Return all of the data exactly as given.

___ DATASET EXCERPTS

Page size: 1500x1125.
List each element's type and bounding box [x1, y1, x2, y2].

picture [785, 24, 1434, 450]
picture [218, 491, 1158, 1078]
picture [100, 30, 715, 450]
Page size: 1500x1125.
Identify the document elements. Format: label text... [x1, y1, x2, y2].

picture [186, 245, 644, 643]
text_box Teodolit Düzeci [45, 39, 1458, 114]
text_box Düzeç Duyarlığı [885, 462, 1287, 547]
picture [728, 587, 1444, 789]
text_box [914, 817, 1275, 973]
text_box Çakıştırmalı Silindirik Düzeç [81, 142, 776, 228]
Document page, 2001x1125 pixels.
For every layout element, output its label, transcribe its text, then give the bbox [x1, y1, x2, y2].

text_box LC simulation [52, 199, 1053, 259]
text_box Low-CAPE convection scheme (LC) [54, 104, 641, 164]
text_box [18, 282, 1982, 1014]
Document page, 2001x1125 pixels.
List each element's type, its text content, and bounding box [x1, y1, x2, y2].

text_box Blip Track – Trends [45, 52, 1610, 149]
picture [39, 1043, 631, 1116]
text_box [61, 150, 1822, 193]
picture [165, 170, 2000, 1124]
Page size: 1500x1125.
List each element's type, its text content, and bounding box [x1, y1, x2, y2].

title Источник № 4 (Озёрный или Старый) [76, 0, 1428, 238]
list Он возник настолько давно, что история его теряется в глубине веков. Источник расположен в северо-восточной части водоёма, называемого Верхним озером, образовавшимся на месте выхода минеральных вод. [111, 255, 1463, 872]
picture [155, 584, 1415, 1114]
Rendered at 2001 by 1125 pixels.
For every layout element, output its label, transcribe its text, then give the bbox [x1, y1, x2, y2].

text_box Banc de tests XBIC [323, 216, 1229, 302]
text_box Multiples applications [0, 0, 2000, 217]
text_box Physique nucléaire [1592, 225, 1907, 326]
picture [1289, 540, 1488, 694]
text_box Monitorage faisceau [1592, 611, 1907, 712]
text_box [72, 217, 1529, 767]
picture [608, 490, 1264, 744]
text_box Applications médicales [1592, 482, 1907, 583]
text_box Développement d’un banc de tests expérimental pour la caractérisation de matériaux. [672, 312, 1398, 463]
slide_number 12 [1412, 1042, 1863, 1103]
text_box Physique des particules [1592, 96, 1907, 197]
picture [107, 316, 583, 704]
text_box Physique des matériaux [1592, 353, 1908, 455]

______

» **YOUR SOLUTION**:
Page size: 1500x1125.
List each element's type and bounding box [x1, y1, x2, y2].

picture [785, 24, 1434, 450]
picture [218, 491, 1158, 1078]
picture [100, 30, 715, 450]
Page size: 1500x1125.
Identify the document elements. Format: label text... [x1, y1, x2, y2].

picture [186, 245, 644, 643]
text_box Teodolit Düzeci [45, 39, 1458, 114]
text_box Düzeç Duyarlığı [885, 462, 1287, 547]
picture [728, 587, 1444, 789]
text_box [914, 817, 1275, 973]
text_box Çakıştırmalı Silindirik Düzeç [81, 142, 776, 228]
Document page, 2001x1125 pixels.
For every layout element, output its label, transcribe its text, then give the bbox [x1, y1, x2, y2].

text_box LC simulation [52, 199, 1053, 259]
text_box Low-CAPE convection scheme (LC) [54, 104, 641, 164]
text_box [18, 282, 1982, 1014]
Document page, 2001x1125 pixels.
List each element's type, its text content, and bounding box [x1, y1, x2, y2].

text_box Blip Track – Trends [45, 52, 1610, 149]
picture [39, 1043, 631, 1116]
text_box [61, 150, 1822, 193]
picture [165, 170, 2000, 1124]
Page size: 1500x1125.
List each element's type, its text content, and bounding box [x1, y1, x2, y2].

title Источник № 4 (Озёрный или Старый) [76, 0, 1428, 238]
list Он возник настолько давно, что история его теряется в глубине веков. Источник расположен в северо-восточной части водоёма, называемого Верхним озером, образовавшимся на месте выхода минеральных вод. [111, 255, 1463, 872]
picture [155, 584, 1415, 1114]
Rendered at 2001 by 1125 pixels.
For every layout element, output its label, transcribe its text, then give the bbox [x1, y1, x2, y2].

text_box Banc de tests XBIC [323, 216, 1229, 302]
text_box Multiples applications [0, 0, 2000, 217]
text_box Physique nucléaire [1592, 225, 1907, 326]
picture [1289, 540, 1488, 694]
text_box Monitorage faisceau [1592, 611, 1907, 712]
text_box [72, 217, 1529, 767]
picture [608, 490, 1264, 744]
text_box Applications médicales [1592, 482, 1907, 583]
text_box Développement d’un banc de tests expérimental pour la caractérisation de matériaux. [672, 312, 1398, 463]
slide_number 12 [1412, 1042, 1863, 1103]
text_box Physique des particules [1592, 96, 1907, 197]
picture [107, 316, 583, 704]
text_box Physique des matériaux [1592, 353, 1908, 455]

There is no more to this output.